Should I Install HomeAssistant Supervised outside my Docker Installation?
Or is there a Way I can add the Supervisor to my HomeAssistant Core?
I found therefore on DockerHub this Container:
https://hub.docker.com/r/homeassistant/amd64-hassio-supervisor
But I didn’t get it for what it is? If you can add the Supervisor with this Container, Is there somewhere an How-to?

I’m searching for Some Days now for a Solution, what’s the Best Way to get HomeAssistant Supervised on my Linux Server, preferred combined with my Docker installation.
Some things I need Supervisor for, I can use some other Docker Container.
But I would prefer the Supervised Installation because of The Backup Functionality, an Add-on called IsItWorkday, and the Add-on Store itself.

I hope you can help me and bring me on the right Way how to Do it Best.

Greetings

Kainze

If you want to run HA with a Supervisor just install the HA Supervised version and be done with it.

You can’t add the supervisor after the fact.

Running the installation script for HA Supervised will install it in Docker.

then you can run anything else you want in Docker as well.

If you install Home Assistant Supervised on Ubuntu, the Supervisor will indicate that your system is “unsupported”. You can run an unsupported system but if you encounter a problem, there’s no official support available from the development team, only from the community. Only Debian is officially supported.

If you install it along with other Docker containers, there are some containers that Home Assistant disallows and will indicate your system is “unhealthy”. Similarly if Home Assistant doesn’t have complete control over the docker system, it will report it as “unhealthy”. When “unhealthy” it will block all upgrades to Home Assistant and prevent installing/upgrading Add-ons.

I think that’s overstating things.

I run a test supervised install on Debian 9 and have over 30 containers running not installed by the supervisor (I have 0 installed by the supervisor) and my system doesn’t report as unhealthy, just as unsupported and I’ve never been blocked from an update.

I can’t speak to the “some containers” statement but I’ve never run into that yet either.

It’s documented here.

Some containers will also conflict with the operations of the Supervisor, if you run any of those your system will also be marked as unhealthy.
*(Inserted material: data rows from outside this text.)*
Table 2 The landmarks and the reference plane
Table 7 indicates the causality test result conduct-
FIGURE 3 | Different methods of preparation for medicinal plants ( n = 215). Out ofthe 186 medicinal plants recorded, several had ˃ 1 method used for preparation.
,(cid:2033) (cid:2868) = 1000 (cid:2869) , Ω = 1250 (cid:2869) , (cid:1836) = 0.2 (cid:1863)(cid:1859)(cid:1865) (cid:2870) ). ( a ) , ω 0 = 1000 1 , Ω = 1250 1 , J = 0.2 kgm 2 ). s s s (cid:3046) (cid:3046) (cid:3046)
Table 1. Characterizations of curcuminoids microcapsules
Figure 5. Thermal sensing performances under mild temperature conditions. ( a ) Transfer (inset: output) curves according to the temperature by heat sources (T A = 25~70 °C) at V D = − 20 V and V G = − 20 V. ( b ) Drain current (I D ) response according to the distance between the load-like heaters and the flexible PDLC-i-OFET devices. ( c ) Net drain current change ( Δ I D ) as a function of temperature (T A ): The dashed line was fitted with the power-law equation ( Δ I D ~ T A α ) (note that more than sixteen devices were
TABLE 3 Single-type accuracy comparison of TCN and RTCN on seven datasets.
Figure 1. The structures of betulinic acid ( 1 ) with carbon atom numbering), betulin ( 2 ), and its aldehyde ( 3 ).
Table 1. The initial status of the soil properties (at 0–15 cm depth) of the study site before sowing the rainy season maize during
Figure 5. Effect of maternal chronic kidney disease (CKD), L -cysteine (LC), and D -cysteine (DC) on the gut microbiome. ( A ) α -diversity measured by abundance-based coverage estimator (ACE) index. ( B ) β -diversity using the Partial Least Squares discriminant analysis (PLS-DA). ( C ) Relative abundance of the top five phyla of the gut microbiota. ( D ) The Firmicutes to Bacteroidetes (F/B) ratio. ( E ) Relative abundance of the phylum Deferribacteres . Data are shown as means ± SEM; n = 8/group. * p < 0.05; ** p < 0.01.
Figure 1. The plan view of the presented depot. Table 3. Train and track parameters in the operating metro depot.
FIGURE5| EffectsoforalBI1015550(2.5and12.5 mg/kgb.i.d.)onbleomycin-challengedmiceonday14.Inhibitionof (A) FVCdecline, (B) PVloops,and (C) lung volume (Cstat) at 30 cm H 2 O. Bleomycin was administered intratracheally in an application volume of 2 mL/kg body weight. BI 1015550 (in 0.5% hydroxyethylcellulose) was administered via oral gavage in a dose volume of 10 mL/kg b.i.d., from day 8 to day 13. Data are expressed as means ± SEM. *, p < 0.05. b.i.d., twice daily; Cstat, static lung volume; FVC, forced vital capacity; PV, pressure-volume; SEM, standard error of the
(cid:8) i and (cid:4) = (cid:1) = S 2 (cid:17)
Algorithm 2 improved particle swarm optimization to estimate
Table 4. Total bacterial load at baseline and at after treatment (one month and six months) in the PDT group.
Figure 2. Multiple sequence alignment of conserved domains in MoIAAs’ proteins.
These containers will be shown in the Supervisor log as errors.

Search results:
https://community.home-assistant.io/search?q=unhealthy%20container

so best Way to do it will be an installation of HomeAssistant on an Extra Device/Server

or VM maybe

an VM as Docker Container and in this HomeAssistant OS running.
that doesn’t sound stable and a little bit Overloaded.

No

A VM with HA
A documented install method

The goal was supervised HA not specifically supervised in docker correct?

It does not appear that running Supervisor itself as a docker container is something HA or the community choose to explicitly support. If you can install Supervisor on linux, you can “easily” (depending on your linux & container familiarity) install it in a container. You would be exposing the Docker Sock directly to the Supervisor container so that it can orchestrate the other services running alongside it (other containers). This is different than DinD, and is done for many reasons in some SaaS app backends as well as edge devices, but it’s not a perfect abstraction here.

I was searching to see if it was supported, as it would be the easiest path for me, personally. Since there is no official Supervisor image you can be pretty sure it’s not a well-trod path :). As a result, I’ll probably install Supervisor (and docker) using LXD, which is easier (for me) to manage than another full VM.